IL COMPLOTTO. Alex è da sempre convinto di essere vittima di un complotto ordito dal sistema sportivo internazionale per colpire il suo allenatore Sandro Donati e le sue coraggiose battaglie contro l’uso illecito dei farmaci nello sport: «Il campione delle mie urine è stato manomesso», ha sempre affermato l’atleta. La serie, del resto, mette in luce tutti i misteri e le ambiguità della vicenda assumendo i controni dell’intrigo internazionale. E rivelando le contraddizioni di un sistema «in cui il doping è conosciuto, praticato e tollerato da chi dovrebbe invece gestire i controlli ma lo fa nella più totale incontrollabilità con il beneplacito dei governi», spiega Donati, «Alex si è dopato quand’era depresso, è stato poi abbandonato e quello che gli è successo dopo è un gigantesco imbroglio. La serie è un contributo a ristabilire la verità».
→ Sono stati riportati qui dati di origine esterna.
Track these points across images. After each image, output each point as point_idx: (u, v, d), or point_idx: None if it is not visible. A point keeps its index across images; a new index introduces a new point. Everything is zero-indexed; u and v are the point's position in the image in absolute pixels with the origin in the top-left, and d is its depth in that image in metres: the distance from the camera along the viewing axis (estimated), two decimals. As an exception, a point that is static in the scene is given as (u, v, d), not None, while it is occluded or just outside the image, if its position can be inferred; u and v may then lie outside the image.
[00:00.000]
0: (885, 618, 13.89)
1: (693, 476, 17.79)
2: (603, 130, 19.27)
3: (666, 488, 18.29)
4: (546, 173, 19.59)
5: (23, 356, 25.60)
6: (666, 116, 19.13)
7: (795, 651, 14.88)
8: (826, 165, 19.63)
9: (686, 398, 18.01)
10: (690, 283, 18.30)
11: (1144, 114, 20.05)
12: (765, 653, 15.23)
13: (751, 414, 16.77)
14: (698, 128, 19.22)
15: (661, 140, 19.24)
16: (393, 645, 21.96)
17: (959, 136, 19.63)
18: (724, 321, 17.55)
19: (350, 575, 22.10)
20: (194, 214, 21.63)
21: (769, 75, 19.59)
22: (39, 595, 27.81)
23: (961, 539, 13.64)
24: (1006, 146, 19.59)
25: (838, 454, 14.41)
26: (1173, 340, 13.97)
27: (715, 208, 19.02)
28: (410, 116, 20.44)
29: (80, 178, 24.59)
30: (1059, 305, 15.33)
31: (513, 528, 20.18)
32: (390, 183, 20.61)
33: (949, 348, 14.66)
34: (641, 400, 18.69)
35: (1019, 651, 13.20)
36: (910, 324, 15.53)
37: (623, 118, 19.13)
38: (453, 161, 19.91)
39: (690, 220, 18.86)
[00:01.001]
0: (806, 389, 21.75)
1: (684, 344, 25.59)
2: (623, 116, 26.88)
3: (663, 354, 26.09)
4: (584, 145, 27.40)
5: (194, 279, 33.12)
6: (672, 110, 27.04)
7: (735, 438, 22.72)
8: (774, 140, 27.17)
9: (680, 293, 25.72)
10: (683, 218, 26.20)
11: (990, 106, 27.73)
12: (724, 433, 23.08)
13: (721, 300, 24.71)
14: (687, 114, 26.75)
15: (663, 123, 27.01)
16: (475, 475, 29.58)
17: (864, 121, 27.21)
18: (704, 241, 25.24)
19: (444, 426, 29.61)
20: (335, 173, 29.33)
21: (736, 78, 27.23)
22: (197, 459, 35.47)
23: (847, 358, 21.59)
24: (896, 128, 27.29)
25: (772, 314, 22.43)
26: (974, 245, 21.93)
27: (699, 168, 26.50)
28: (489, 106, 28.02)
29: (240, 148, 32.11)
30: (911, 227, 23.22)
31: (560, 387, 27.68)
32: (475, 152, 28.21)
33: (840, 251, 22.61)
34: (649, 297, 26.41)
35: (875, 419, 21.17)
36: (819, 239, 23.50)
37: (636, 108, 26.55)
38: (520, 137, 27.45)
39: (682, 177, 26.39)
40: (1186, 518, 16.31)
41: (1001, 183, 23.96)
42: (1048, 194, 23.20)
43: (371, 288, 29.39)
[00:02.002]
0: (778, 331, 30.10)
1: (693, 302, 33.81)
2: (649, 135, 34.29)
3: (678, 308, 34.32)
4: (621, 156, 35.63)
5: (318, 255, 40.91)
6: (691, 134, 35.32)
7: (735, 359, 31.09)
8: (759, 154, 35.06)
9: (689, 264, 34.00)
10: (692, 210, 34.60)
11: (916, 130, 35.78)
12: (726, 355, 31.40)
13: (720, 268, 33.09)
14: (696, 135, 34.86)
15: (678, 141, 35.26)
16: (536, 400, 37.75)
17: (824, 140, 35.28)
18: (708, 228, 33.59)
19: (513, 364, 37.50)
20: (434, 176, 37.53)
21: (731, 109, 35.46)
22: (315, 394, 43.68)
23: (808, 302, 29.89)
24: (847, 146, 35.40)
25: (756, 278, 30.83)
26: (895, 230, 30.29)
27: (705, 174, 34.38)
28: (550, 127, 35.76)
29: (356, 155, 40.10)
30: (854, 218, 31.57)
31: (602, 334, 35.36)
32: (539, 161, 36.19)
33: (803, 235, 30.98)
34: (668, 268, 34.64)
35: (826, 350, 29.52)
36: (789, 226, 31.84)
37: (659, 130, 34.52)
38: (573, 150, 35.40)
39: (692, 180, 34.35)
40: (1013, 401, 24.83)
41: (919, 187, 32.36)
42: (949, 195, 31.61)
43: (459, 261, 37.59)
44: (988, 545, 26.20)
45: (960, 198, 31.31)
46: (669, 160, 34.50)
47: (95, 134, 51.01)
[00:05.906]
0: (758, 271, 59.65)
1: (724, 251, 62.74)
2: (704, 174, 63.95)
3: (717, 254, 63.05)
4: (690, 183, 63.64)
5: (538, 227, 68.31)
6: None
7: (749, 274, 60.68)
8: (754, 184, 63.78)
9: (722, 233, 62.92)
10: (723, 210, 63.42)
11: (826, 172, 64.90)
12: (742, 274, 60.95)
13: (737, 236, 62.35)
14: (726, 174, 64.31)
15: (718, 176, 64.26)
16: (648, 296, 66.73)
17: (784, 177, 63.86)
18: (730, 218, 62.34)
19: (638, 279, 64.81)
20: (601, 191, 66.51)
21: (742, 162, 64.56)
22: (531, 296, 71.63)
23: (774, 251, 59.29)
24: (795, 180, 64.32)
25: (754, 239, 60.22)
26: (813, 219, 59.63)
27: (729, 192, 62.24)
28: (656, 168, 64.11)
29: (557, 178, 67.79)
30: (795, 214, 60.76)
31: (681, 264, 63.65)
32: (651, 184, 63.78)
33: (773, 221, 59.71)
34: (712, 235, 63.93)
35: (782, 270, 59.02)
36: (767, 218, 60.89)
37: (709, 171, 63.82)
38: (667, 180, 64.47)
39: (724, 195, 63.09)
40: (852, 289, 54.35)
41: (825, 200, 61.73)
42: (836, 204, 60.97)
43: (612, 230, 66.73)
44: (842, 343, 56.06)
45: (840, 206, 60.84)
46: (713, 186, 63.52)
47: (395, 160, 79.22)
IL PRESENTE. Oggi Schwazer fa l’allenatore dei podisti amatoriali, «l’unico modo per me di restare nello sport», si è sposato con Kathrin Freund e ha due figli. «La famiglia viene prima di tutto», dice, «oggi sono un uomo contento che guarda avanti. La vicenda di cui sono stato vittima non mi ha tolto la fiducia nello sport che, come la vita, comporta momenti belli e momenti brutti. Da ragazzo sognavo di partecipare alle Olimpiadi e un’edizione l’ho anche vinta. Sono soddisfatto del percorso che ho fatto». Rimpianti? «Con la maturità di oggi, non mi doperei più ma all’epoca ero troppo giovane e sottoposto a una pressione fortissima. Quando ho deciso di tornare a marciare a livello agonistico, ho scelto Donati perché era la persona giusta per accompagnare la mia risalita».
IL FUTURO. Cosa si aspetta dal futuro? «Sarò troppo vecchio per andare alle Olimpiadi di Los Angeles del 2028... Si vedrà, per ora continuo a fare quello che faccio e metto la famiglia al primo posto». Per vedere annullata la squalifica, Schwazer si è rivolto alla Corte Europea dei Diritti dell’uomo, che ha già accolto il suo ricorso. «La storia di questo atleta va oltre lo sport», conclude Giovanni Bossetti, manager contenuti originali non fiction di Netflix, «è una storia che parla di valori universali come successo, caduta, rinascita, consapevolezza, amicizia. Non poteva non essere raccontata».